» What to work on:
Nothing in the entries may be dropped: restate them word for word.

--------------------------------------------------

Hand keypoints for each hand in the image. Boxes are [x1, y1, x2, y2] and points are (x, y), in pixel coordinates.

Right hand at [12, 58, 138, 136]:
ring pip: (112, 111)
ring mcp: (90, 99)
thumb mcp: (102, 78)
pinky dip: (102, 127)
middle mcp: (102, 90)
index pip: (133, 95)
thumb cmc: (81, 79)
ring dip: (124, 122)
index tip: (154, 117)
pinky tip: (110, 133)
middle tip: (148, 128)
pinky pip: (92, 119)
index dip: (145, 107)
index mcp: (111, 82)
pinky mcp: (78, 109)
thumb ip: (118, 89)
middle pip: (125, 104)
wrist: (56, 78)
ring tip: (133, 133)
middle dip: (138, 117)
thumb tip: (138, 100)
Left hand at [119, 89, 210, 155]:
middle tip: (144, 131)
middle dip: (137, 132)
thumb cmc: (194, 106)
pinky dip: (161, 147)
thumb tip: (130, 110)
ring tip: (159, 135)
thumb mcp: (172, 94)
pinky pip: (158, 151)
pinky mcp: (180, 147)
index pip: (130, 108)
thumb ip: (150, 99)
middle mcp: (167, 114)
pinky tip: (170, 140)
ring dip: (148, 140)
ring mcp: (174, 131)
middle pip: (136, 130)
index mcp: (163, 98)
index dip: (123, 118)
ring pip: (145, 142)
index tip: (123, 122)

--------------------------------------------------

» Response to the exercise:
Hand keypoints for each hand in the image. Boxes are [x1, y1, x2, y2] and points are (x, y), in pixel coordinates.

Right hand at [12, 58, 138, 136]:
ring pip: (112, 111)
ring mcp: (90, 99)
thumb mcp: (102, 78)
pinky dip: (102, 127)
middle mcp: (102, 90)
index pip: (133, 95)
thumb cmc: (81, 79)
ring dip: (124, 122)
index tip: (154, 117)
pinky tip: (110, 133)
middle tip: (148, 128)
pinky pip: (92, 119)
index dip: (145, 107)
index mcp: (111, 82)
pinky mcp: (78, 109)
thumb ip: (118, 89)
middle pip: (125, 104)
wrist: (56, 78)
ring tip: (133, 133)
middle dip: (138, 117)
thumb tip: (138, 100)
Left hand at [119, 89, 210, 155]:
middle tip: (144, 131)
middle dip: (137, 132)
thumb cmc: (194, 106)
pinky dip: (161, 147)
thumb tip: (130, 110)
ring tip: (159, 135)
thumb mcp: (172, 94)
pinky pip: (158, 151)
pinky mcp: (180, 147)
index pip: (130, 108)
thumb ip: (150, 99)
middle mcp: (167, 114)
pinky tip: (170, 140)
ring dip: (148, 140)
ring mcp: (174, 131)
middle pip: (136, 130)
index mcp: (163, 98)
index dip: (123, 118)
ring pip: (145, 142)
index tip: (123, 122)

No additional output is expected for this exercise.